Quero dizer com isso que essa forma de corrupção atual se funda numa concepção antimercado, conforme a qual tudo seria permitido. As causas dessa corrupção não estão no “sistema”, como continua sendo apregoado, mas numa mentalidade antimercado, antidireito de propriedade e anti-Estado de Direito, que tudo nivela ideologicamente. E é esse nivelamento ideológico que abre espaço para essa associação entre corrupção e política.
Fonte: O Estado de S. Paulo, 17/12/2012
Aqui é preciso acrescentar outro ponto. A corrupção na vertente marxista provém de uma isenção criada pelo tipo de associação. Quando uma organização ou partido é criado para mudar a sociedade, seus membros definem os fatos da História em função de seus objetivos. Entre eles, a necessária aceitação de que em uma estrutura corrupta a corrupção é aceitável, desde que praticada em nome daquilo que representam e não dos indivíduos que são.
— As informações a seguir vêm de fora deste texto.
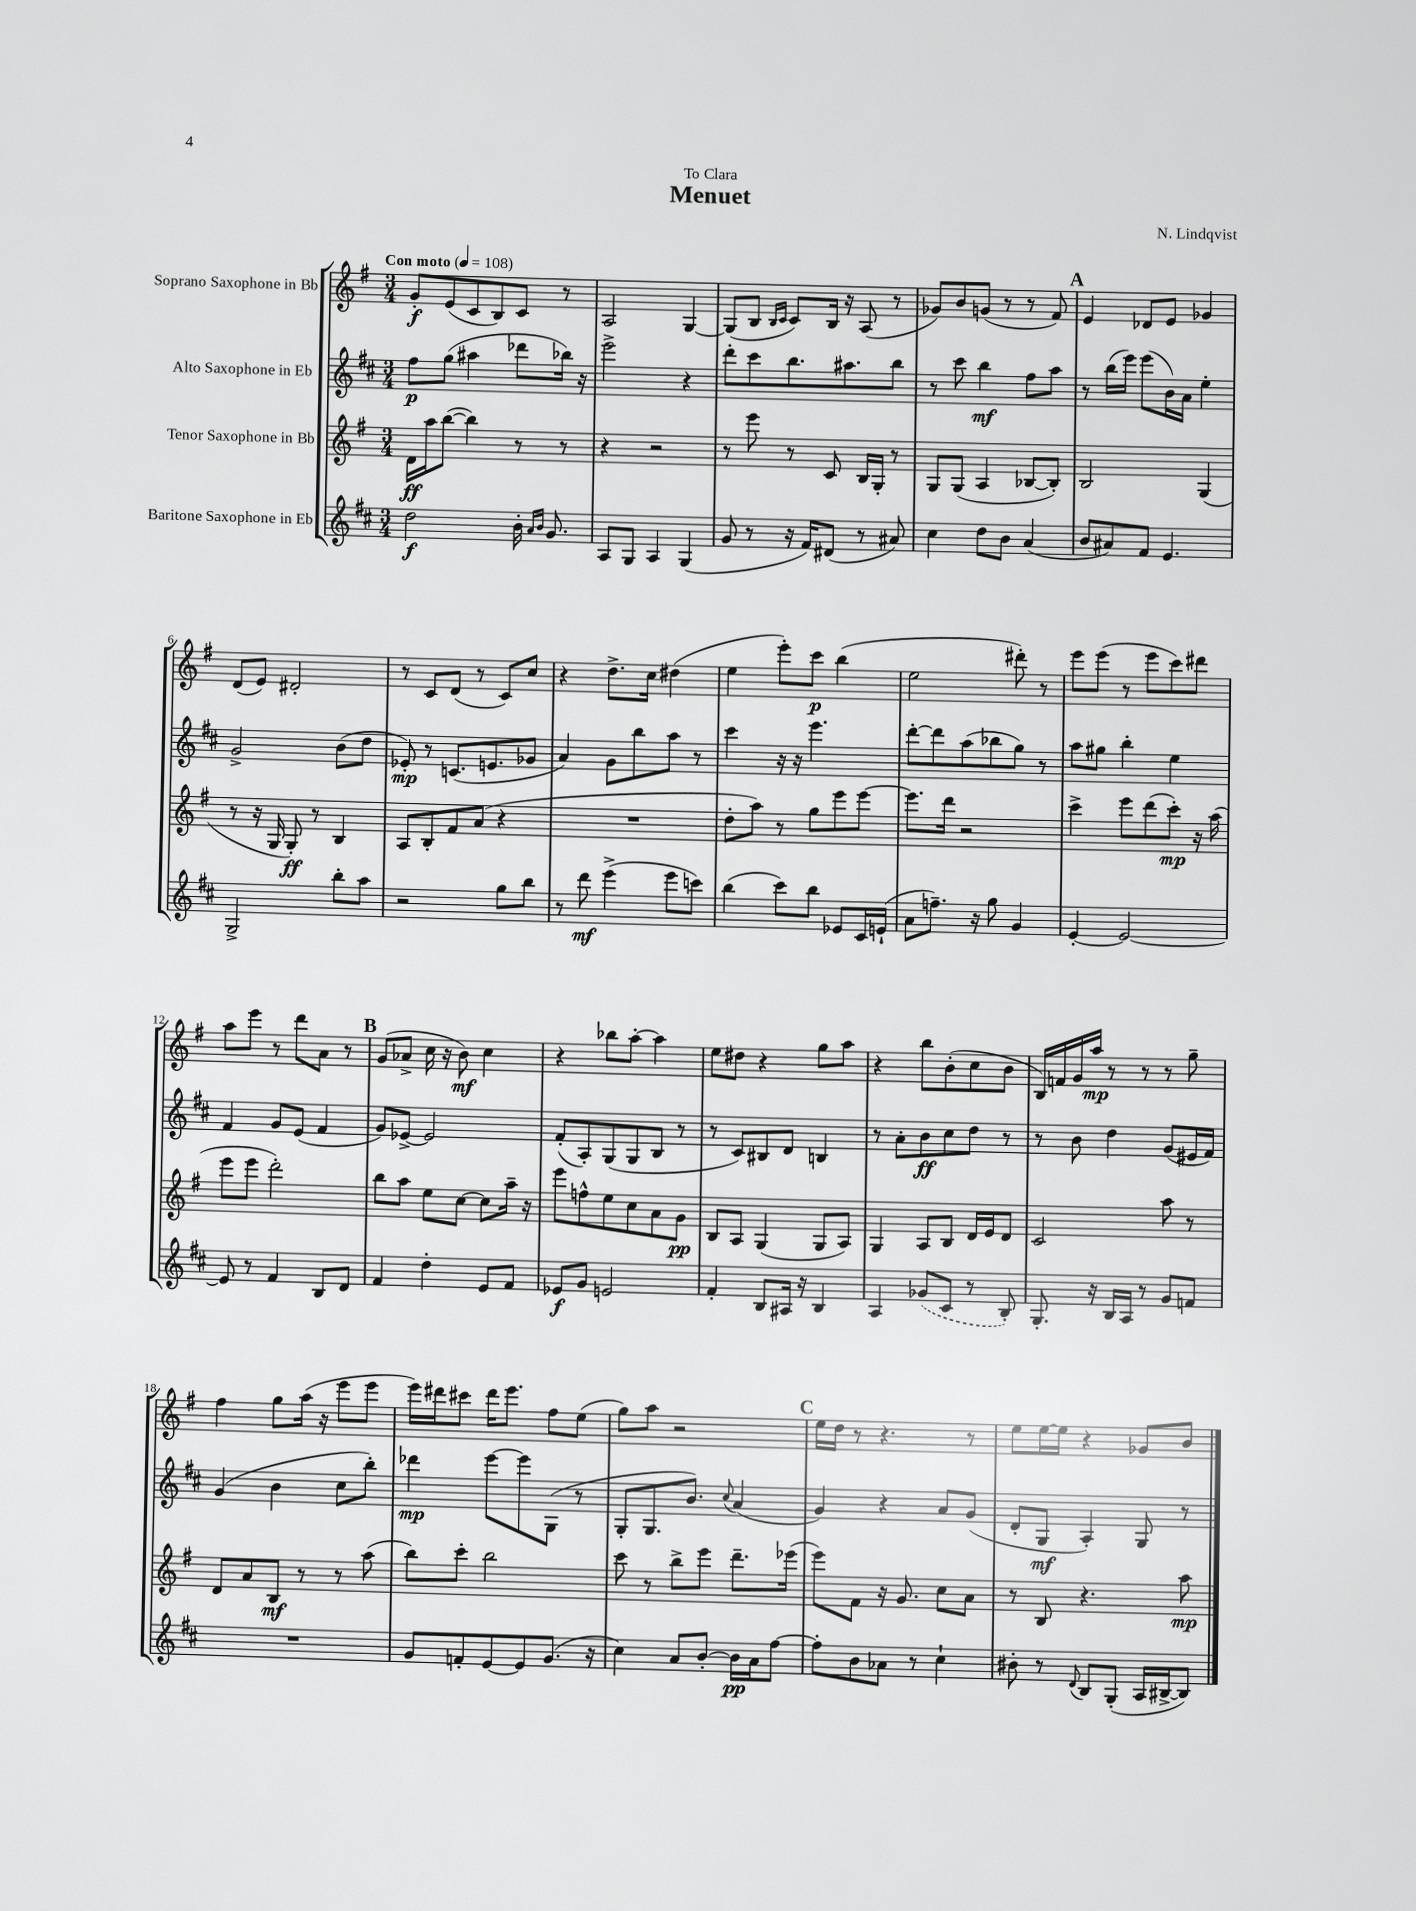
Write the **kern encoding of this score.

**kern	**dynam	**kern	**dynam	**kern	**dynam	**kern	**dynam
*part4	*part4	*part3	*part3	*part2	*part2	*part1	*part1
*staff4	*staff4	*staff3	*staff3	*staff2	*staff2	*staff1	*staff1
*I"Baritone Saxophone in Eb	*	*I"Tenor Saxophone in Bb	*	*I"Alto Saxophone in Eb	*	*I"Soprano Saxophone in Bb	*
*clefG2	*	*clefG2	*	*clefG2	*	*clefG2	*
*k[f#c#]	*	*k[f#]	*	*k[f#c#]	*	*k[f#]	*
*M3/4	*	*M3/4	*	*M3/4	*	*M3/4	*
*MM108	*	*MM108	*	*MM108	*	*MM108	*
=1	=1	=1	=1	=1	=1	=1	=1
!	!	!	!	!	!	!LO:TX:a:B:t=Con moto	!
2dd\	f	16d\LL	ff	8ff#\L	p	8g'/L	f
.	.	16aa\J	.	.	.	.	.
.	.	([8bb\J	.	(8gg\J	.	(8e/	.
.	.	4bb\])	.	4aa#X\	.	8c/	.
.	.	.	.	.	.	8B/)	.
16b'\	.	8r	.	8ddd-X\L	.	8c/J	.
16qqa/LL	.	.	.	.	.	.	.
16qqb/JJ	.	.	.	.	.	.	.
8.g/	.	.	.	.	.	.	.
.	.	8r	.	16bb-X\Jk)	.	8r	.
.	.	.	.	16r	.	.	.
=2	=2	=2	=2	=2	=2	=2	=2
8A/L	.	4r	.	2eee^\	.	2A/	.
8G/J	.	.	.	.	.	.	.
4A/	.	2r	.	.	.	.	.
(4G/	.	.	.	4r	.	[4G/	.
=3	=3	=3	=3	=3	=3	=3	=3
8g/	.	8r	.	8ddd'\L	.	(8G/L]	.
8r	.	8eee\	.	8ccc#\	.	8B/J	.
.	.	.	.	.	.	16qqB/LL	.
.	.	.	.	.	.	16qqc/JJ	.
16r	.	8r	.	8.bb\	.	8c/L)	.
16f#/KL)	.	.	.	.	.	.	.
(8d#X/J	.	8c/	.	.	.	16B/Jk	.
.	.	.	.	8.aa#X\	.	16r	.
8r	.	16B/LL	.	.	.	(8A/	.
.	.	16G'/JJ	.	.	.	.	.
8a#X/)	.	8r	.	8bb\J	.	8r	.
=4	=4	=4	=4	=4	=4	=4	=4
4cc#\	.	8G/L	.	8r	.	8g-X/L)	.
.	.	(8G/J	.	8ccc#\	.	8b/	.
8dd\L	.	4A/	.	4bb\	mf	(8gn/J	.
8b\J	.	.	.	.	.	8r	.
(4a/	.	[8B-X/L	.	8ff#\L	.	8r	.
.	.	8B-'/J])	.	8aa\J	.	8f#/)	.
!!LO:REH:place=s1:t=A
=5	=5	=5	=5	=5	=5	=5	=5
8b/L	.	2B/	.	8r	.	4e/	.
8a#X/)	.	.	.	(16bb\LL	.	.	.
.	.	.	.	16eee\JJ)	.	.	.
8f#/J	.	.	.	(8eee\L	.	8d-X/L	.
4.e/	.	.	.	16b\L)	.	8e/J	.
.	.	.	.	16a\JJ	.	.	.
.	.	(4G/	.	4ee'\	.	4g-X/	.
!!LO:LB:g=z
=6	=6	=6	=6	=6	=6	=6	=6
2G^/	.	8r	.	2g^/	.	(8d/L	.
.	.	16r	.	.	.	8e/J)	.
.	.	16G/	.	.	.	.	.
.	.	8G'/)	ff	.	.	2d#X'/	.
.	.	8r	.	.	.	.	.
8bb'\L	.	4B/	.	(8b\L	.	.	.
8aa\J	.	.	.	8dd\J	.	.	.
=7	=7	=7	=7	=7	=7	=7	=7
2r	.	8A/L	.	8e-X'/)	mp	8r	.
.	.	8B'/	.	8r	.	8c/L	.
.	.	8f#/	.	(8.cn/L	.	(8d/J	.
.	.	(8a/J	.	.	.	8r	.
.	.	.	.	8.en/	.	.	.
8gg\L	.	4r	.	.	.	8c/L)	.
8bb\J	.	.	.	8g-X/J	.	8cc/J	.
=8	=8	=8	=8	=8	=8	=8	=8
8r	.	2.r	.	4a/)	.	4r	.
8ddd\	mf	.	.	.	.	.	.
(4eee^\	.	.	.	8g\L	.	8.dd^\L	.
.	.	.	.	8bb\	.	.	.
.	.	.	.	.	.	16cc\Jk	.
8eee\L	.	.	.	8aa\J	.	(4dd#X\	.
8cccn\J)	.	.	.	8r	.	.	.
=9	=9	=9	=9	=9	=9	=9	=9
(4bb\	.	8dd'\L	.	4ccc#\	.	4ee\	.
.	.	8aa\J)	.	.	.	.	.
8ccc#\L)	.	8r	.	16r	.	8eee'\L)	.
.	.	.	.	16r	.	.	.
8bb\J	.	8gg\L	.	4.eee\	.	8ccc\J	p
8e-X/L	.	8eee\	.	.	.	(4bb\	.
16c#/L	.	[8eee\J	.	.	.	.	.
(16en`/JJ	.	.	.	.	.	.	.
=10	=10	=10	=10	=10	=10	=10	=10
8a\L	.	8.eee\L]	.	[8ddd'\L	.	2ee\	.
8.ffn~\J)	.	.	.	8ddd\]	.	.	.
.	.	16ddd\Jk	.	.	.	.	.
.	.	2r	.	(8aa\	.	.	.
16r	.	.	.	.	.	.	.
8gg\	.	.	.	8bb-X\	.	.	.
4g/	.	.	.	8gg\J)	.	8ddd#X'\)	.
.	.	.	.	8r	.	8r	.
=11	=11	=11	=11	=11	=11	=11	=11
[4e'/	.	4ccc^\	.	8aa\L	.	8eee\L	.
.	.	.	.	8gg#X\J	.	(8eee\J	.
2e/_	.	8eee\L	.	4bb'\	.	8r	.
.	.	(8ddd\	.	.	.	8eee\L	.
.	.	8ccc'\J)	mp	4ee\	.	8ccc\)	.
.	.	16r	.	.	.	8ddd#X\J	.
.	.	(16aa\	.	.	.	.	.
!!LO:LB:g=z
=12	=12	=12	=12	=12	=12	=12	=12
8e/]	.	8eee\L	.	4f#/	.	8aa\L	.
8r	.	8eee\J	.	.	.	8eee\J	.
4f#/	.	2ddd'\)	.	8g/L	.	8r	.
.	.	.	.	(8e/J	.	8ddd\L	.
8B/L	.	.	.	4f#/	.	8a\J	.
8d/J	.	.	.	.	.	8r	.
!!LO:REH:place=s1:t=B
=13	=13	=13	=13	=13	=13	=13	=13
4f#/	.	8bb\L	.	8g/L)	.	(8g/L	.
.	.	8aa\J	.	[8e-X^/J	.	8a-X^/J	.
4dd'\	.	8ee\L	.	2e-/]	.	16cc\	.
.	.	.	.	.	.	16r	.
.	.	[8cc\J	.	.	.	8b\)	mf
8e/L	.	8cc\L]	.	.	.	4cc\	.
8f#/J	.	16aa~\Jk	.	.	.	.	.
.	.	16r	.	.	.	.	.
=14	=14	=14	=14	=14	=14	=14	=14
8e-X/L	f	8eee\L	.	(8f#'/L	.	4r	.
8g/J	.	8ffn^^\	.	8A'/)	.	.	.
2en/	.	8ee\	.	(8G/	.	8bb-X\L	.
.	.	8cc\	.	8G/	.	[8aa'\J	.
.	.	8a\	.	8B/J	.	4aa\]	.
.	.	8g\J	pp	8r	.	.	.
=15	=15	=15	=15	=15	=15	=15	=15
4f#'/	.	8B/L	.	8r	.	8ee\L	.
.	.	8A/J	.	8c#/L)	.	8dd#X\J	.
8B/L	.	(4G/	.	8B#X/	.	4r	.
16A#X/Jk	.	.	.	8d/J	.	.	.
16r	.	.	.	.	.	.	.
4B/	.	8G/L	.	4Bn/	.	8gg\L	.
.	.	8A/J)	.	.	.	8aa\J	.
=16	=16	=16	=16	=16	=16	=16	=16
4A/	.	4G/	.	8r	.	4r	.
.	.	.	.	8a'\L	.	.	.
(8g-X/L	.	8A/L	.	8b\	ff	8bb\L	.
8c#/J	.	8B/J	.	8cc#\	.	(8b'\	.
8r	.	16d/LL	.	8dd\J	.	8cc\	.
.	.	16e/J	.	.	.	.	.
8B'/)	.	8d/J	.	8r	.	8b\J	.
=17	=17	=17	=17	=17	=17	=17	=17
8.G'/	.	2c/	.	8r	.	16B/LL)	.
.	.	.	.	.	.	16fn/	.
.	.	.	.	8b\	.	16g/	.
16r	.	.	.	.	.	16aa/JJ	mp
16B/LL	.	.	.	4dd\	.	8r	.
16A/JJ	.	.	.	.	.	.	.
8r	.	.	.	.	.	8r	.
8g/L	.	8aa\	.	(8g/L	.	8r	.
8fn/J	.	8r	.	16e#X/L	.	8gg~\	.
.	.	.	.	16f#/JJ)	.	.	.
!!LO:LB:g=z
=18	=18	=18	=18	=18	=18	=18	=18
2.r	.	8d/L	.	(4g/	.	4ff#\	.
.	.	8a/	.	.	.	.	.
.	.	8B/J	mf	4b\	.	8gg\L	.
.	.	8r	.	.	.	(16aa\Jk	.
.	.	.	.	.	.	16r	.
.	.	8r	.	8cc#\L	.	8eee\L	.
.	.	(8aa\	.	8bb'\J)	.	8eee\J	.
=19	=19	=19	=19	=19	=19	=19	=19
8g/L	.	8bb\L)	.	4ddd-X\	mp	16eee\LL)	.
.	.	.	.	.	.	16ddd#X\J	.
8fn'/	.	8ccc'\J	.	.	.	8ccc#X\J	.
[8e/	.	2bb\	.	[8eee\L	.	16ddd#\KL	.
.	.	.	.	.	.	8.eee\J	.
8e/]	.	.	.	8eee\]	.	.	.
(8.g/J	.	.	.	(8G\J	.	8ff#\L	.
.	.	.	.	8r	.	(8ee\J	.
16r	.	.	.	.	.	.	.
=20	=20	=20	=20	=20	=20	=20	=20
4cc#\)	.	8ccc\	.	8G'/L	.	8gg\L)	.
.	.	8r	.	8.G/	.	8aa\J	.
8a/L	.	8bb^\L	.	.	.	2r	.
.	.	.	.	8.b/J)	.	.	.
[8b'/J	.	8eee\J	.	.	.	.	.
.	.	.	.	8qqcc#/	.	.	.
16b\LL]	pp	8.ddd~\L	.	(4a/	.	.	.
16a\J	.	.	.	.	.	.	.
[8ff#\J	.	.	.	.	.	.	.
.	.	(16eee-X\Jk	.	.	.	.	.
!!LO:REH:place=s1:t=C
=21	=21	=21	=21	=21	=21	=21	=21
8ff#'\L]	.	8eee\L)	.	4g/)	.	16ee\LL	.
.	.	.	.	.	.	16dd\JJ	.
8b\	.	8f#\J	.	.	.	8r	.
8a-X\J	.	16r	.	4r	.	4.r	.
.	.	8.g/	.	.	.	.	.
8r	.	.	.	.	.	.	.
4cc#`\	.	8cc\L	.	8a/L	.	.	.
.	.	8a\J	.	(8g/J	.	8r	.
=22	=22	=22	=22	=22	=22	=22	=22
8b#X'\	.	8r	.	8d'/L	.	8ee\L	.
8r	.	8B/	.	8G/J	mf	[16ee\L	.
.	.	.	.	.	.	16ee\JJ]	.
8qqd/	.	.	.	.	.	.	.
8B/L	.	4.r	.	4A'/)	.	4r	.
(8G'/J	.	.	.	.	.	.	.
16A/LL	.	.	.	8G/	.	8g-X/L	.
[16B#X^/J	.	.	.	.	.	.	.
8B#/J])	.	8aa\	mp	8r	.	8b/J	.
==	==	==	==	==	==	==	==
*-	*-	*-	*-	*-	*-	*-	*-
Por isso, como autorepresentantes da classe operária, do proletariado, da vanguarda revolucionária, etc., sempre estariam cometendo atos ilícitos em nome do fim último, os que os redime da culpabilidade individual. É por isso que não aceitam que seus dirigentes sejam culpados do mensalão. Mesmo sabendo que eles enriqueceram pessoalmente, a ideia é de que estavam prestando um serviço à causa.